While the proliferation of a vaccine may ease the immediate burden on your router as some workers return to offices and some students return to school, it's all but inevitable that your trusty wireless hub will be handling much more (and much more important) traffic from here on out. So if it's an investment you've neglected so far, it's going to be time to start taking it seriously.

6 ways covid changed the gear world for good

Work Attire Will Keep It Casual

Comfortable, casual clothes are here to stay. During the pandemic, people spent much more time at home and, in turn, found less need to wear traditional business attire. Zoom meetings and remote work placed less emphasis on people's appearance and more on their performance. So, instead of purchasing new blazers and button-downs, men across the US sought out better sweatshirts, quality sweatpants and comfortable footwear.
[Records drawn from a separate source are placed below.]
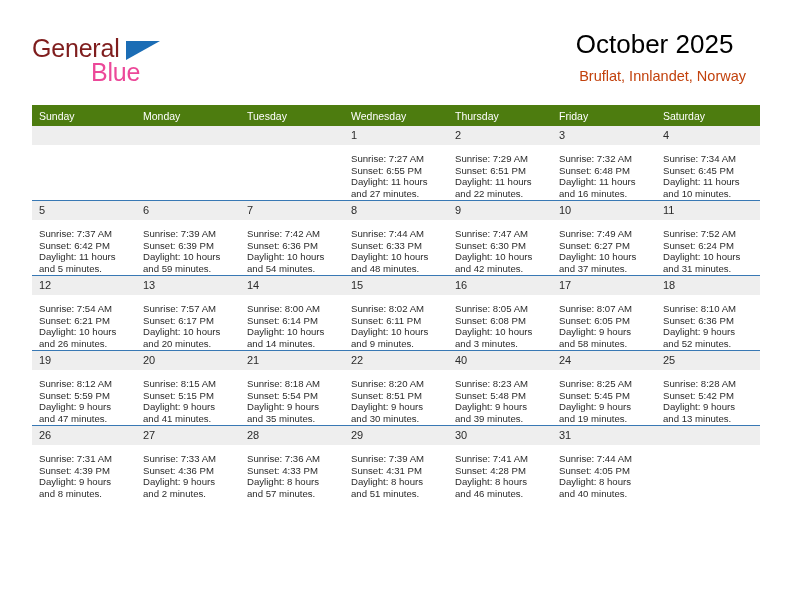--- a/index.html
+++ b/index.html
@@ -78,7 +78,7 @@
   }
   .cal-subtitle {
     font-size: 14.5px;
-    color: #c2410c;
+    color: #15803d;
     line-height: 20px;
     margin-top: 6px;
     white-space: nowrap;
Case in point: Crocs were the top-selling shoe on Amazon during the pandemic.

Retail Dive found that casual items like sweatshirts and sweatpants comprised 31 percent of apparel spending during the 2020 holiday season, up from 26 percent in 2019. And, in the last quarter of 2020, online retailer Lyst saw searches for clogs and slippers up 242 percent over the same period in 2019 (it also saw searches for hoodies up 71 percent year-on-year). As such, many iconic traditional clothing brands filed for bankruptcy during the pandemic, including Brooks Brothers, J.Crew and Tailored Brands (the parent company of Men's Wearhouse and Jos. A. Bank, among others).

As more people are vaccinated and face-to-face interactions become safer, office-appropriate clothing won't remain banished to dim closets. But the casual baseline — and new acceptance of a comfort-first wardrobe — will drive new sales: ROI Revolution predicts that casual fashion and activewear will power the apparel industry's growth in 2021. Before the pandemic, casual clothing made up over half of the apparel industry's sales, but the company predicts that those sales will grow by as much as $81 billion by 2024 (currently, US e-commerce apparel sales are projected to approach $100 billion in 2021).

In America, offices embraced casual dress codes in recent years, but the new norm will be even more laid-back thanks to the pandemic. 2020 all but normalized hoodies in business meetings — ties were nonessential for Zoom calls, loafers and derbies were never even seen and blazers were over-the-top for the home office. "The business casual trend was present before lockdown but has been accelerated," Joe Irons, the chief marketing and sales officer of dress shirt brand Charles Tyrwhitt, told Drapers. "More than 90 percent of our customers still see themselves dressing smartly for work, but that has changed from a suit and tie."